## Extrait à lire

18.58. La notion éminemment controversée de l’amnistie au Rwanda suscite aussi beaucoup d’attention, l’idée étant de poursuivre et de punir uniquement les chefs génocidaires. Étudiant le Rwanda depuis longtemps, un chercheur soutient que l’"amnistie pour les ’soldats’ des génocidaires qui, par centaines de milliers, ont peut-être tué parce qu’ils n’avaient pas d’autre choix, serait salutaire si elle se faisait selon les mêmes critères que ceux de la Commission pour la vérité et la réconciliation [en Afrique du Sud] qui impliquent que les tueurs divulguent leurs actes." Cette divulgation était la condition sine qua non pour avoir droit à l’amnistie en Afrique du Sud. Les tueurs sont libres, mais leur culpabilité est connue de tous ; c’est là l’unique prix qu’ils ont dû payer. Cela a provoqué une grande amertume et des conflits sans fin. L’Archevêque Desmond Tutu l’avait prédit : l’amnistie va "briser le cœur de beaucoup de gens" ; et c’est effectivement ce qui s’est produit pour de nombreuses familles qui ont vu les meurtriers de leurs parents remis en liberté. Mais comme l’a déclaré Tutu, "l’amnistie n’a pas été créée pour les gens sans reproches, mais pour les perpétrateurs." Pour les gens comme Tutu, l’amnistie est une forme de "justice réparatrice qui ne vise pas tant la punition que [...] la guérison, l’harmonie et la réconciliation[75]." Mais comme l’a démontré l’étude, l’amnistie n’a apporté rien de tout cela à de nombreux Noirs sud-africains.
18.59. Il faut toutefois voir aussi ce qu’il en est de l’amnistie en pratique. Tout d’abord, qu’est-ce qui inciterait les soldats des ex-FAR et des Interahamwe à abandonner la bataille à moins qu’on leur offre la chance de recommencer une nouvelle vie normale ? En Afrique du Sud, l’amnistie fut le prix qu’il fallut payer à l’establishment blanc pour qu’il abandonne pacifiquement le pouvoir ; peut-on envisager un scénario comparable au Rwanda ? Ensuite se pose la question plus pratique concernant la capacité du système de justice de poursuivre tous les suspects actuels, même avec les nouveaux tribunaux gacacas. Là encore, il existe des parallèles sud-africains. Comme la Commission elle-même l’a fait remarquer, "si la transition sud-africaine s’était faite sans un accord d’amnistie, les poursuites criminelles auraient pu être possibles politiquement, mais en pratique, on n’aurait réussi à poursuivre qu’une fraction des responsables d’atteintes graves aux droits de l’homme[76]."

## Données extraites

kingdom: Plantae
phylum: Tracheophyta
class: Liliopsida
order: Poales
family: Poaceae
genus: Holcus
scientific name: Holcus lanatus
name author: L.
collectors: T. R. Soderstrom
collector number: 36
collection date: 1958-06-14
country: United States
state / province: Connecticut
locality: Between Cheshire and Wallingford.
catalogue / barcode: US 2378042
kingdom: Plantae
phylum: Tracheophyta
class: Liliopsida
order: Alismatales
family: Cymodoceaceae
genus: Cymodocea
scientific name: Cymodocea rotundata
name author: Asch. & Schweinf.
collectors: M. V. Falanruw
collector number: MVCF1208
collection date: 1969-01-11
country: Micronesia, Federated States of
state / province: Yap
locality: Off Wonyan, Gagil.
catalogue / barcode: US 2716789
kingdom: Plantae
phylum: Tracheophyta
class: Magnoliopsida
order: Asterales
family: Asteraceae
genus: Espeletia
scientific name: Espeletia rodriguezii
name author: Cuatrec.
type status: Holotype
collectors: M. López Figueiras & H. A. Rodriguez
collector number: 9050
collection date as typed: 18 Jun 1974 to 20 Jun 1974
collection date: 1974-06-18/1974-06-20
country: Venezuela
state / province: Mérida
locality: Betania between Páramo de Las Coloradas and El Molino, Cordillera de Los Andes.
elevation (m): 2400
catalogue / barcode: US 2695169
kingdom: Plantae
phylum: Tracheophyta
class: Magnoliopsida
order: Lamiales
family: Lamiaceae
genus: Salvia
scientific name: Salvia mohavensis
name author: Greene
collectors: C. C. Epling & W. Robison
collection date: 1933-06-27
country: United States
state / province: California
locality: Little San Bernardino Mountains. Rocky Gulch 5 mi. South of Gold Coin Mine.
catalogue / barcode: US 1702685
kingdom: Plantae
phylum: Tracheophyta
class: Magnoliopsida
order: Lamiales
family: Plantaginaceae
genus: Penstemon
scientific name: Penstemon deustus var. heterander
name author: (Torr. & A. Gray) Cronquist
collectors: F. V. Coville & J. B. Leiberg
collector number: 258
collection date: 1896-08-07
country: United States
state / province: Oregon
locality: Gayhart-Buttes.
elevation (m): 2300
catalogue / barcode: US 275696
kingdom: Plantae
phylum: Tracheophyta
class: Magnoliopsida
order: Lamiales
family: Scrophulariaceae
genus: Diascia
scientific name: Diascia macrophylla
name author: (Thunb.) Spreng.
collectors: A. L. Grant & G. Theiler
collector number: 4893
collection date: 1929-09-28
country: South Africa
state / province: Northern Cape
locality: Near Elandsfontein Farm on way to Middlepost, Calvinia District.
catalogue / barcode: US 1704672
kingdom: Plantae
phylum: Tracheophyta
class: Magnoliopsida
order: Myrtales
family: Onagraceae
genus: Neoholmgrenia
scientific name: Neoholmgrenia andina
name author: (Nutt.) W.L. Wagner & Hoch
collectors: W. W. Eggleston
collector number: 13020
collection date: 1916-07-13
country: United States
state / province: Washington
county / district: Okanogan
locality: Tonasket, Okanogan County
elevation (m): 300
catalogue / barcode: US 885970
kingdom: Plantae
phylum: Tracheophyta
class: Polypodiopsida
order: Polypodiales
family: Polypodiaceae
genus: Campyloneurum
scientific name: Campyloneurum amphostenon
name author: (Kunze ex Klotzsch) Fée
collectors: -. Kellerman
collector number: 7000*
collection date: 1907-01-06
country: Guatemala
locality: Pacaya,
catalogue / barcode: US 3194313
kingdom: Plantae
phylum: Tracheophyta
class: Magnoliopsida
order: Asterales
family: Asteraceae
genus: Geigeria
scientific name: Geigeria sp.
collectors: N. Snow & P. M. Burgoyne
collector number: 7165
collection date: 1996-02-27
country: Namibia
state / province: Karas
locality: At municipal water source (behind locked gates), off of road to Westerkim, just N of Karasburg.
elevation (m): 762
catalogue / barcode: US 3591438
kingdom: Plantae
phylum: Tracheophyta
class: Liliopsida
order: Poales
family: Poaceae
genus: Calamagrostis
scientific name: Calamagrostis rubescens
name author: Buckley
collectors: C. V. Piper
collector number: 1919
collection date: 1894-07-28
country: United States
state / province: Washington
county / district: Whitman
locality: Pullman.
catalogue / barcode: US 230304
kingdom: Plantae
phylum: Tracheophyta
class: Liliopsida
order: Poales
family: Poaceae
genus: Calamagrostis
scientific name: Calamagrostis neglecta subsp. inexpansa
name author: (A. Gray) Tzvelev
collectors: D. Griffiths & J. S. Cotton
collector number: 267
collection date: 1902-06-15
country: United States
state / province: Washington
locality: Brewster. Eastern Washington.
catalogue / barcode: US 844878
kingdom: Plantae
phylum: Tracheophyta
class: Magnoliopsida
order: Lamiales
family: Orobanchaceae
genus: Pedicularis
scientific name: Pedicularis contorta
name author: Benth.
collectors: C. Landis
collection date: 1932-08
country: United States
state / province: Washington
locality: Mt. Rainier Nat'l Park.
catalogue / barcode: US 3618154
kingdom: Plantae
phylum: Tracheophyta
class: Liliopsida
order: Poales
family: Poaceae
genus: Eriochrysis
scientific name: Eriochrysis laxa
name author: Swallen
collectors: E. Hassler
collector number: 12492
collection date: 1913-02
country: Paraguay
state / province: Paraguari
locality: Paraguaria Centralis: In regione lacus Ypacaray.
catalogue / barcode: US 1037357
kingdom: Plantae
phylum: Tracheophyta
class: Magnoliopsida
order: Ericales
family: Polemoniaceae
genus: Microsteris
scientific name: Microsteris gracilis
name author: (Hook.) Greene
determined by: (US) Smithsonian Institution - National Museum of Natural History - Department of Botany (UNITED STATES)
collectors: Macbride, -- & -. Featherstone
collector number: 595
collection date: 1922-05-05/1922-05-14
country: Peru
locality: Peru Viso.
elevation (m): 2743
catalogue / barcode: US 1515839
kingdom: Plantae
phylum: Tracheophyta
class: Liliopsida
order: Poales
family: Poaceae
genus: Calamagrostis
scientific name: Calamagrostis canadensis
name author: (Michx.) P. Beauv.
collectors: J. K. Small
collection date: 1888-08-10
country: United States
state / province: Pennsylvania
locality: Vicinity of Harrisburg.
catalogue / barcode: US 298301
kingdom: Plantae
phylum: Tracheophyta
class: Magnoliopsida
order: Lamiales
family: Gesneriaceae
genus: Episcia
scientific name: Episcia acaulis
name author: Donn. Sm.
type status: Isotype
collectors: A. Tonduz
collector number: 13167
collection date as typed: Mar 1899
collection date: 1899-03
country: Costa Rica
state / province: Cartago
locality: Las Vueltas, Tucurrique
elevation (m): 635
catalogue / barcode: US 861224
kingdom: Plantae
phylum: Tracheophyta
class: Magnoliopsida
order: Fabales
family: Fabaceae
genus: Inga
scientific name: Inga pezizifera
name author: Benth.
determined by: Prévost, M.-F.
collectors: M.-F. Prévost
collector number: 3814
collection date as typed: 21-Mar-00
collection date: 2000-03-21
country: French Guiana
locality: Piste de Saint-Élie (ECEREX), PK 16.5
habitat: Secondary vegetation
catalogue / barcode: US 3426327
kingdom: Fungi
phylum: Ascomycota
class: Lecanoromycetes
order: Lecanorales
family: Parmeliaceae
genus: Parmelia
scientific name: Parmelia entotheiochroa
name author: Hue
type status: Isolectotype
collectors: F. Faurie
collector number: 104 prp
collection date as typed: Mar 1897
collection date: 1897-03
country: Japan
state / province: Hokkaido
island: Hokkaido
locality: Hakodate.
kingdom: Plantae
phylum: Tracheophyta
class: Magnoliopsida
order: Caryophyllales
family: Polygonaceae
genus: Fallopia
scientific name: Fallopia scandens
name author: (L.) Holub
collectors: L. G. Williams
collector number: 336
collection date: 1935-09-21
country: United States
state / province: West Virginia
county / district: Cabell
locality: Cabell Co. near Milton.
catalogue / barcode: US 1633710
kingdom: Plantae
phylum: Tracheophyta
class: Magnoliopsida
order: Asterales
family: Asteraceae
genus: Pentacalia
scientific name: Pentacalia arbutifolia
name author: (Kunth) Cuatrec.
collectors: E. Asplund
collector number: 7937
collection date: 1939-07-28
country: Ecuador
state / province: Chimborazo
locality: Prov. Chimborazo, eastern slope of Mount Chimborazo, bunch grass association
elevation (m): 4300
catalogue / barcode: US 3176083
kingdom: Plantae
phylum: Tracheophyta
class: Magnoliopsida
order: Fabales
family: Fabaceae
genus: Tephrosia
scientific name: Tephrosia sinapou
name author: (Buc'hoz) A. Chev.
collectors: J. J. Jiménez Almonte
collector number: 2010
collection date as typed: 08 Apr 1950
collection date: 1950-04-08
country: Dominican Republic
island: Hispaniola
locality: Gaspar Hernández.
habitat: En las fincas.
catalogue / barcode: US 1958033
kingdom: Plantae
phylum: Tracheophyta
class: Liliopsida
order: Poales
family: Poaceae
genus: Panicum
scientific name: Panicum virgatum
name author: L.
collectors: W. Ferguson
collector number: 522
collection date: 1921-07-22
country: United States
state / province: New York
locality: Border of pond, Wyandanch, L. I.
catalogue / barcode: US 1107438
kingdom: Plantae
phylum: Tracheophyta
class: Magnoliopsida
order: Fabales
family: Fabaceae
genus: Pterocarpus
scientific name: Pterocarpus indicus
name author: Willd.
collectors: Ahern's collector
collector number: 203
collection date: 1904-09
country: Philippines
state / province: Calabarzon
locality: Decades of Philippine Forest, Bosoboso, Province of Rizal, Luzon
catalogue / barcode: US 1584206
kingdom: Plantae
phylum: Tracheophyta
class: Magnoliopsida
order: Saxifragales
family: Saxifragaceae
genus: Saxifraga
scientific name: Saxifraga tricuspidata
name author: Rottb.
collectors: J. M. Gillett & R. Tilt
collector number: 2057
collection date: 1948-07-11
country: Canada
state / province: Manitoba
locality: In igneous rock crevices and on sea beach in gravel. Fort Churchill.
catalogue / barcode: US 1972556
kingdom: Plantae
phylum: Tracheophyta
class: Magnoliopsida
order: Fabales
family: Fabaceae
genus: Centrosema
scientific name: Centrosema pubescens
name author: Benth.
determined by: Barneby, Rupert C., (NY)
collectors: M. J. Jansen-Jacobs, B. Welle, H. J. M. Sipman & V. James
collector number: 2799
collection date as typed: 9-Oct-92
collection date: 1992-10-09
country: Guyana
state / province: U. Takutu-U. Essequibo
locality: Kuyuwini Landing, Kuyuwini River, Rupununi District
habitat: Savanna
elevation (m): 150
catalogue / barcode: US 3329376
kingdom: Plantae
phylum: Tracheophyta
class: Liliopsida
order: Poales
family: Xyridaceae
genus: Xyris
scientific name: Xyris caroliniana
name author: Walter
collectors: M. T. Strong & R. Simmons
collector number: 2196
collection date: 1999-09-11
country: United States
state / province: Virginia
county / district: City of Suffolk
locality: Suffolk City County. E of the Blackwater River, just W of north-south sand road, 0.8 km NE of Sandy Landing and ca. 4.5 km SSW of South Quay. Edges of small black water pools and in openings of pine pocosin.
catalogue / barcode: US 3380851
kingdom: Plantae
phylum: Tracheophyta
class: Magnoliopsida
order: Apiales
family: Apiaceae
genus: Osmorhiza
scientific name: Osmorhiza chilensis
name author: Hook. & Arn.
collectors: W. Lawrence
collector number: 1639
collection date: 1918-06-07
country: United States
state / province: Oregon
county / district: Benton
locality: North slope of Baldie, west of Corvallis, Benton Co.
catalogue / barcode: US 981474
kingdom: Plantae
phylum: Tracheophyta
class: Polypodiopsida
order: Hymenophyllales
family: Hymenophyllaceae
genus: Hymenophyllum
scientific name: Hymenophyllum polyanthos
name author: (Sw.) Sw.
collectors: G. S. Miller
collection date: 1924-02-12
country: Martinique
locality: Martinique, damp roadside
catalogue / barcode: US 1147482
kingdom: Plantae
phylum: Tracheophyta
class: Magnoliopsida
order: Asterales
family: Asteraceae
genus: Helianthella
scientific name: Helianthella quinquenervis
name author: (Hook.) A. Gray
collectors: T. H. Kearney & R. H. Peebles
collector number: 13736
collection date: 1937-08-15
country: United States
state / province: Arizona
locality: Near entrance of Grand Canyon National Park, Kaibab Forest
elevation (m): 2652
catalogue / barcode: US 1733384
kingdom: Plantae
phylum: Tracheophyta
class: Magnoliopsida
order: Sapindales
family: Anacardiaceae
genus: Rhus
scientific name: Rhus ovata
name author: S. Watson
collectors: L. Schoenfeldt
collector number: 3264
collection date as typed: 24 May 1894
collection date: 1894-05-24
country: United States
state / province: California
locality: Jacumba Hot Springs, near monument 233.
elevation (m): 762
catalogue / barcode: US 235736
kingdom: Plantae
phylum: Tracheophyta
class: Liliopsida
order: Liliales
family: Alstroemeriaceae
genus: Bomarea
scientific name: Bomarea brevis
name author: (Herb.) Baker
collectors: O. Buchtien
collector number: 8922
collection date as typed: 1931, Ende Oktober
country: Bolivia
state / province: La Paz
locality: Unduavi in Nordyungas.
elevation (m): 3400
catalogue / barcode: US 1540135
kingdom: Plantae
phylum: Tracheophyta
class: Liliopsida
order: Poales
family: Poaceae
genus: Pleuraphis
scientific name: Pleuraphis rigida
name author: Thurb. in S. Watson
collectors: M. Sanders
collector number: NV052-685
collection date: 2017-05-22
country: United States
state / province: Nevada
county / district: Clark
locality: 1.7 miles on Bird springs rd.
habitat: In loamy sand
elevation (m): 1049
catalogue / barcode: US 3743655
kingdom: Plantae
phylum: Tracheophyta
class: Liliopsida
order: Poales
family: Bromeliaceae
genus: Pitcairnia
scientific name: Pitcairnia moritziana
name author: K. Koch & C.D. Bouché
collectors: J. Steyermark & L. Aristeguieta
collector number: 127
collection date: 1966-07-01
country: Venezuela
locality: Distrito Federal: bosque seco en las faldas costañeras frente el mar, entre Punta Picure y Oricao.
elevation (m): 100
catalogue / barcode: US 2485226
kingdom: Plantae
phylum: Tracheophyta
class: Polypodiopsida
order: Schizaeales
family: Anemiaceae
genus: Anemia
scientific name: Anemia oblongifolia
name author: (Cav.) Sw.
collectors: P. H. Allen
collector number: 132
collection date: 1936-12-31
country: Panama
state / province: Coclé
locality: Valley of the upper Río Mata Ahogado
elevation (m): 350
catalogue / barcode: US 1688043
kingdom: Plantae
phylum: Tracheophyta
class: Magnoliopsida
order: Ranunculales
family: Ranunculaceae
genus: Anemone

## Travail demandé
a) Dans le texte sur l'amnistie, quelle condition était indispensable pour obtenir l'amnistie en Afrique du Sud ?
b) D'après le texte sur l'amnistie, quels sont tous les buts que vise la justice réparatrice selon les gens comme Tutu ?
c) Rédigez la suite du texte sur l'amnistie au Rwanda, après sa dernière phrase.
Les items proviennent d'une autre source.

## Réponses par tâche
a) Les tueurs devaient divulguer leurs actes.

b)
- la guérison
- l'harmonie
- la réconciliation

c)
18.60. Ces commentaires démontrent la complexité extraordinaire du problème. Il est possible qu’il existe au Rwanda un consensus général sur la nécessité de faire disparaître la culture d’impunité. Mais même l’impunité est une notion relative et il existe aujourd’hui au Rwanda des perceptions radicalement différentes. Les victimes du génocide, en grande majorité Tutsi, perçoivent la situation actuelle comme une impunité constante, puisque peu d’agresseurs ont été jugés et déclarés coupables. D’autres, en majorité Hutu, perçoivent la situation actuelle comme une oppression politique et ethnique puisque des dizaines de milliers de leurs familles sont directement touchées par les détentions, bien qu’ils proclament leur innocence et qu’en tout état de cause, ils devraient être considérés innocents tant que la preuve de leur culpabilité n’a pas été établie. Comment réconcilier ces perceptions contradictoires ?
18.61. Comme le souligne un observateur, "le gouvernement semble emprisonné dans un cercle vicieux. Il est perçu par les masses Hutu comme une force d’occupation qui garde le pouvoir au moyen d’arrestations et d’intimidations. Les prisons sont remplies des fils, des frères, des cousins, des neveux ou des pères de la plupart des Hutu rwandais et constituent un rappel constant de ce pouvoir. Mais du point de vue du gouvernement, sans les arrestations et l’intimidation qui en résulte, les masses Hutu risqueraient de se révolter contre le gouvernement minoritaire[77]."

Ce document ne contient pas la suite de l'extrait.